All good questions - of which I know none of the answers.   As you can see I am more of a plug and play kinda of guy

however- your questions did make think - I didn’t have enough power so I turned up the voltage and ……lights It was a matter of too little voltage to turn on those LEDs

But with that said    I do need to figure out how much this power pack can power so this generates a couple other questions

1. while- more power seems obvious - that same lesser power lit them up on the AC side so  didn’t think that was the issue why is that? Probably different voltages set on AC side, vs the DC side.

2. I have attached a pic of the light I was powering at the lesser voltage - only four of those so it needs a lot less power yes probably, but they may also have different voltage requirements.

So is there a problem with mixing lights that have differing voltage needs? Yes.  If one set of LEDs is designed to run on 12VDC and another is intended to run on somewhere between 2 and 3 VDC they can't share the same power source, unless extra measures are taken.  12V will quickly burn out he lower voltage LEDs.

Thanks for your time and help

DC Electricity is somewhat analogous to water flowing through a hose.

Voltage is like Pressure.

Current (in Amps) is like the volume of water flowing at a given instant in time and is limited by the diameter of the hose.

In the transformer, current is limited by the size of wire in the transformer and is often different on different outputs.
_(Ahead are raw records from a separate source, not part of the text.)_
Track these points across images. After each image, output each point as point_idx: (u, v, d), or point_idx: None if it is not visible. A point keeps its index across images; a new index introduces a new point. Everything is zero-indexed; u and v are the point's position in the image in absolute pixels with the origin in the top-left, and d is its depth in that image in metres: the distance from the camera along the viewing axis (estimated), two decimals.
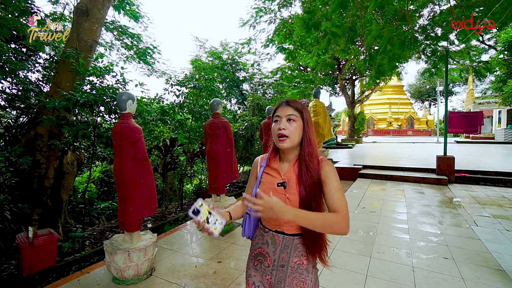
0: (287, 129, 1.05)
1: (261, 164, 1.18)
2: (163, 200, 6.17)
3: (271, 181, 1.10)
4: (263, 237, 1.11)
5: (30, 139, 4.12)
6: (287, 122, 1.06)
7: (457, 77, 11.48)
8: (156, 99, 5.89)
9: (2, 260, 3.64)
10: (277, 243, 1.08)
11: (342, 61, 15.57)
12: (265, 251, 1.10)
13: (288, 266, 1.06)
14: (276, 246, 1.08)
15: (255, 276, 1.13)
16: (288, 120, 1.06)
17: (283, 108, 1.08)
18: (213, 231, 0.92)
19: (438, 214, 4.28)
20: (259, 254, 1.12)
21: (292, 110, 1.07)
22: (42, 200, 4.03)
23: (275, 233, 1.09)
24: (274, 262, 1.08)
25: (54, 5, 7.51)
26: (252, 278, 1.13)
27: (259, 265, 1.12)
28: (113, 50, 9.32)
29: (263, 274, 1.11)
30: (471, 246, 3.10)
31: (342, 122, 34.41)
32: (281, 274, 1.07)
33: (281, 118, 1.07)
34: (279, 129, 1.05)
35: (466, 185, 6.34)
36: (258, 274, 1.12)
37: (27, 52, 5.53)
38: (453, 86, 39.33)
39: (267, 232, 1.11)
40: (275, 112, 1.10)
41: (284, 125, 1.05)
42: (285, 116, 1.06)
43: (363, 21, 5.40)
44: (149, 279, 2.64)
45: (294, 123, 1.06)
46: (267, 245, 1.09)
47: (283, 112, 1.07)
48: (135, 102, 2.77)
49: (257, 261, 1.12)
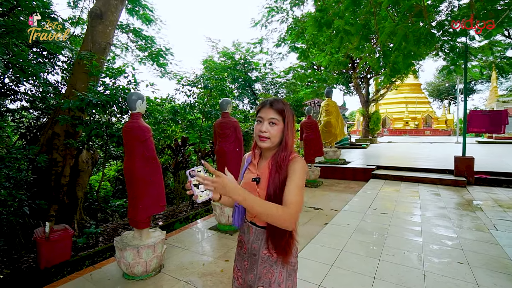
0: (268, 131, 1.10)
1: (247, 160, 1.27)
2: (175, 198, 6.28)
3: (250, 177, 1.19)
4: (243, 226, 1.23)
5: (48, 139, 4.30)
6: (269, 125, 1.11)
7: (478, 74, 10.97)
8: (168, 99, 6.00)
9: (22, 253, 3.83)
10: (251, 233, 1.19)
11: (356, 60, 15.26)
12: (243, 239, 1.22)
13: (259, 256, 1.16)
14: (250, 235, 1.19)
15: (238, 260, 1.26)
16: (270, 123, 1.11)
17: (266, 110, 1.13)
18: (197, 195, 0.93)
19: (455, 216, 4.11)
20: (240, 241, 1.25)
21: (274, 113, 1.11)
22: (59, 197, 4.20)
23: (250, 223, 1.20)
24: (248, 250, 1.19)
25: (73, 9, 7.82)
26: (236, 261, 1.27)
27: (239, 250, 1.25)
28: (129, 51, 9.59)
29: (241, 259, 1.24)
30: (489, 251, 2.95)
31: (356, 122, 33.76)
32: (253, 262, 1.17)
33: (264, 120, 1.12)
34: (261, 131, 1.11)
35: (486, 187, 6.06)
36: (239, 258, 1.25)
37: (47, 55, 5.79)
38: (475, 84, 37.64)
39: (245, 222, 1.22)
40: (259, 111, 1.16)
41: (266, 128, 1.11)
42: (267, 119, 1.11)
43: (378, 18, 5.27)
44: (158, 276, 2.69)
45: (275, 126, 1.12)
46: (244, 234, 1.22)
47: (266, 115, 1.12)
48: (145, 102, 2.83)
49: (239, 247, 1.26)
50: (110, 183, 7.59)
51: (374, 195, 5.43)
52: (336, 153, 8.79)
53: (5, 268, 3.43)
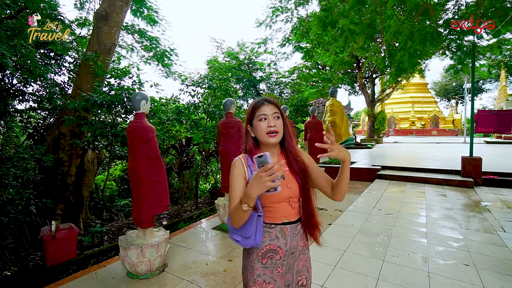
0: (276, 125, 1.13)
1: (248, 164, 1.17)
2: (180, 198, 6.32)
3: None
4: (270, 234, 1.13)
5: (55, 139, 4.37)
6: (275, 120, 1.14)
7: (486, 74, 10.79)
8: (172, 99, 6.03)
9: (29, 251, 3.90)
10: (287, 234, 1.14)
11: (361, 59, 15.15)
12: (276, 245, 1.13)
13: (297, 251, 1.17)
14: (286, 237, 1.14)
15: (265, 274, 1.13)
16: (275, 118, 1.14)
17: (267, 107, 1.14)
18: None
19: (461, 218, 4.05)
20: (269, 251, 1.13)
21: (275, 108, 1.15)
22: (65, 196, 4.26)
23: (282, 225, 1.14)
24: (286, 252, 1.14)
25: (79, 11, 7.92)
26: (262, 277, 1.13)
27: (269, 261, 1.14)
28: (134, 52, 9.69)
29: (273, 268, 1.14)
30: (496, 253, 2.90)
31: (361, 122, 33.49)
32: (291, 260, 1.16)
33: (268, 116, 1.13)
34: (270, 126, 1.12)
35: (494, 188, 5.95)
36: (267, 271, 1.14)
37: (54, 56, 5.88)
38: (483, 83, 37.03)
39: (273, 228, 1.13)
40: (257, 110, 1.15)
41: (274, 122, 1.13)
42: (271, 114, 1.14)
43: (383, 17, 5.21)
44: (161, 275, 2.70)
45: (279, 120, 1.15)
46: (277, 240, 1.13)
47: (269, 111, 1.14)
48: (149, 102, 2.85)
49: (267, 258, 1.13)
50: (116, 182, 7.67)
51: (379, 196, 5.38)
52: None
53: (13, 266, 3.50)
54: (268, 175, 0.88)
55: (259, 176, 0.89)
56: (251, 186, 0.92)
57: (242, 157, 1.19)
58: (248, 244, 1.11)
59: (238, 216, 1.04)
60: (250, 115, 1.17)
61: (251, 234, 1.09)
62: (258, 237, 1.10)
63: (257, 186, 0.90)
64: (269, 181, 0.88)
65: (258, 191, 0.91)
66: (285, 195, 1.12)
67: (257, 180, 0.90)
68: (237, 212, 1.03)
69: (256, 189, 0.91)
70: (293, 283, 1.19)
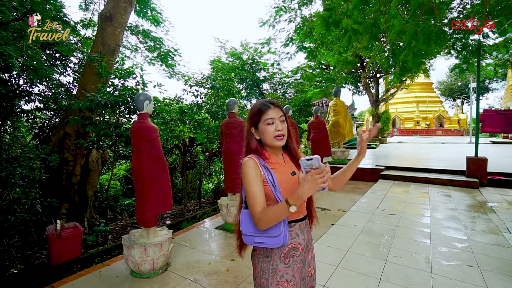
0: (283, 129, 1.17)
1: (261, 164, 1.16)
2: (183, 198, 6.35)
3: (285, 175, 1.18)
4: (291, 232, 1.15)
5: (60, 138, 4.43)
6: (281, 123, 1.18)
7: (492, 73, 10.64)
8: (176, 99, 6.07)
9: (35, 249, 3.95)
10: (304, 230, 1.20)
11: (365, 59, 15.07)
12: (297, 243, 1.16)
13: (310, 245, 1.25)
14: (304, 232, 1.20)
15: (288, 274, 1.14)
16: (281, 121, 1.18)
17: (273, 111, 1.17)
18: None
19: (466, 218, 4.01)
20: (291, 250, 1.15)
21: (281, 111, 1.19)
22: (70, 196, 4.32)
23: (299, 222, 1.19)
24: (304, 247, 1.19)
25: (84, 12, 8.00)
26: (285, 276, 1.13)
27: (290, 260, 1.15)
28: (138, 52, 9.76)
29: (294, 266, 1.15)
30: (501, 255, 2.86)
31: (365, 122, 33.30)
32: (306, 254, 1.22)
33: (275, 120, 1.16)
34: (278, 130, 1.16)
35: (500, 188, 5.88)
36: (289, 269, 1.14)
37: (60, 57, 5.95)
38: (490, 82, 36.54)
39: (293, 226, 1.16)
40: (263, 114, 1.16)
41: (281, 126, 1.17)
42: (278, 118, 1.17)
43: (387, 16, 5.18)
44: (164, 274, 2.72)
45: (285, 123, 1.20)
46: (297, 237, 1.17)
47: (276, 115, 1.16)
48: (152, 102, 2.88)
49: (289, 257, 1.14)
50: (120, 182, 7.73)
51: (382, 196, 5.35)
52: (344, 153, 8.70)
53: (19, 264, 3.55)
54: (322, 177, 0.93)
55: (313, 178, 0.94)
56: (304, 188, 0.95)
57: (252, 157, 1.17)
58: (276, 243, 1.09)
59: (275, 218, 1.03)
60: (256, 118, 1.17)
61: (280, 233, 1.08)
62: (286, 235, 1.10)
63: (309, 187, 0.95)
64: (321, 183, 0.94)
65: (310, 192, 0.96)
66: None
67: (311, 182, 0.94)
68: (275, 215, 1.03)
69: (309, 190, 0.95)
70: (306, 275, 1.25)
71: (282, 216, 1.02)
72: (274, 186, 1.12)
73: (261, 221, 1.05)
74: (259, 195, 1.09)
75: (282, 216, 1.02)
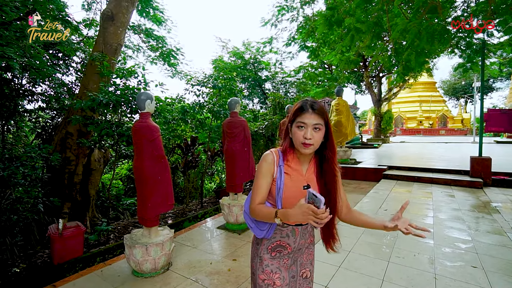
0: (313, 138, 1.06)
1: (279, 163, 1.15)
2: (185, 197, 6.35)
3: (296, 183, 1.14)
4: (282, 231, 1.19)
5: (62, 138, 4.44)
6: (313, 131, 1.06)
7: (497, 72, 10.53)
8: (177, 99, 6.06)
9: (37, 249, 3.97)
10: (297, 234, 1.21)
11: (368, 58, 14.99)
12: (286, 242, 1.20)
13: (303, 247, 1.26)
14: (296, 236, 1.21)
15: (273, 264, 1.20)
16: (315, 129, 1.07)
17: (310, 116, 1.06)
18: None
19: (469, 219, 3.97)
20: (279, 246, 1.20)
21: (318, 118, 1.07)
22: (72, 195, 4.33)
23: (294, 226, 1.20)
24: (293, 249, 1.22)
25: (87, 12, 8.02)
26: (270, 267, 1.19)
27: (277, 254, 1.21)
28: (140, 52, 9.77)
29: (280, 260, 1.21)
30: (506, 255, 2.83)
31: (368, 121, 33.16)
32: (297, 254, 1.26)
33: (307, 126, 1.06)
34: (305, 138, 1.06)
35: (505, 189, 5.82)
36: (275, 262, 1.20)
37: (62, 57, 5.97)
38: (494, 82, 36.23)
39: (285, 227, 1.19)
40: (298, 116, 1.09)
41: (310, 135, 1.06)
42: (311, 125, 1.06)
43: (390, 15, 5.14)
44: (166, 273, 2.72)
45: (319, 132, 1.08)
46: (287, 238, 1.20)
47: (310, 120, 1.06)
48: (154, 101, 2.87)
49: (276, 251, 1.20)
50: (122, 181, 7.75)
51: (385, 196, 5.32)
52: (347, 153, 8.67)
53: (22, 263, 3.56)
54: (314, 218, 0.91)
55: (307, 213, 0.91)
56: (295, 214, 0.95)
57: (275, 152, 1.17)
58: (259, 234, 1.21)
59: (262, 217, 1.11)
60: (293, 116, 1.11)
61: (265, 229, 1.19)
62: (270, 232, 1.19)
63: (299, 217, 0.94)
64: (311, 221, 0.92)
65: (298, 220, 0.95)
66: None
67: (304, 214, 0.92)
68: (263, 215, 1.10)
69: (298, 218, 0.95)
70: (297, 275, 1.27)
71: (269, 220, 1.08)
72: (278, 190, 1.13)
73: (253, 213, 1.14)
74: (261, 189, 1.15)
75: (269, 220, 1.08)
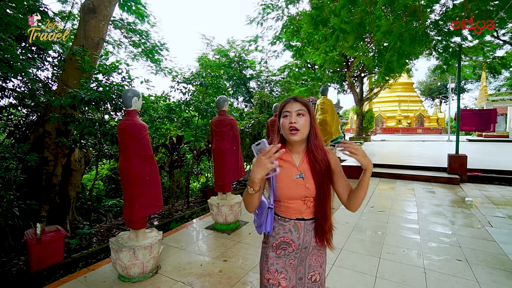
0: (297, 122, 1.14)
1: None
2: (170, 197, 6.19)
3: (288, 174, 1.18)
4: (284, 227, 1.20)
5: (39, 137, 4.16)
6: (297, 117, 1.15)
7: (470, 74, 11.12)
8: (163, 96, 5.88)
9: (11, 256, 3.70)
10: (300, 229, 1.19)
11: (350, 59, 15.32)
12: (289, 238, 1.19)
13: (310, 246, 1.21)
14: (299, 231, 1.19)
15: (278, 264, 1.20)
16: (298, 115, 1.15)
17: (292, 104, 1.17)
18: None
19: (450, 214, 4.15)
20: (283, 243, 1.20)
21: (300, 105, 1.16)
22: (50, 197, 4.07)
23: (296, 220, 1.19)
24: (298, 246, 1.19)
25: (63, 4, 7.59)
26: (275, 266, 1.20)
27: (282, 252, 1.20)
28: (121, 48, 9.39)
29: (286, 259, 1.20)
30: (486, 248, 2.98)
31: (350, 120, 34.01)
32: (304, 254, 1.22)
33: (291, 113, 1.15)
34: (290, 122, 1.13)
35: (479, 184, 6.16)
36: (280, 261, 1.20)
37: (37, 50, 5.60)
38: (465, 83, 38.36)
39: (287, 222, 1.19)
40: (283, 108, 1.19)
41: (295, 119, 1.14)
42: (294, 111, 1.15)
43: (373, 17, 5.25)
44: (155, 277, 2.62)
45: (303, 117, 1.15)
46: (290, 233, 1.19)
47: (292, 107, 1.16)
48: (141, 99, 2.75)
49: (280, 249, 1.20)
50: (103, 182, 7.44)
51: (370, 193, 5.45)
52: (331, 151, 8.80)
53: None
54: (267, 158, 0.97)
55: (259, 159, 0.98)
56: (253, 171, 1.01)
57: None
58: (260, 230, 1.24)
59: (246, 200, 1.15)
60: (279, 111, 1.21)
61: (263, 222, 1.21)
62: (269, 226, 1.20)
63: (258, 169, 0.99)
64: (268, 163, 0.97)
65: (259, 174, 1.00)
66: (301, 194, 1.16)
67: (258, 163, 0.99)
68: (245, 196, 1.15)
69: (257, 172, 1.00)
70: (305, 277, 1.24)
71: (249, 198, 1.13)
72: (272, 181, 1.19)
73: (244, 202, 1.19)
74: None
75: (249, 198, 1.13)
Electrical power is (Volts X Amps) and is measured in Watts.  Using the analogy, water power is gallons per minute.

If you try to pass too much power through the transformer, it will overload usually tripping it's circuit breaker hopefully before overheating occurs.

AC and DC voltages are different, because in AC the current flow changes directions 60 times per second.

This is not meant to be all inclusive, but intended to provide a little better understanding of electricity.  I hope this is helpful.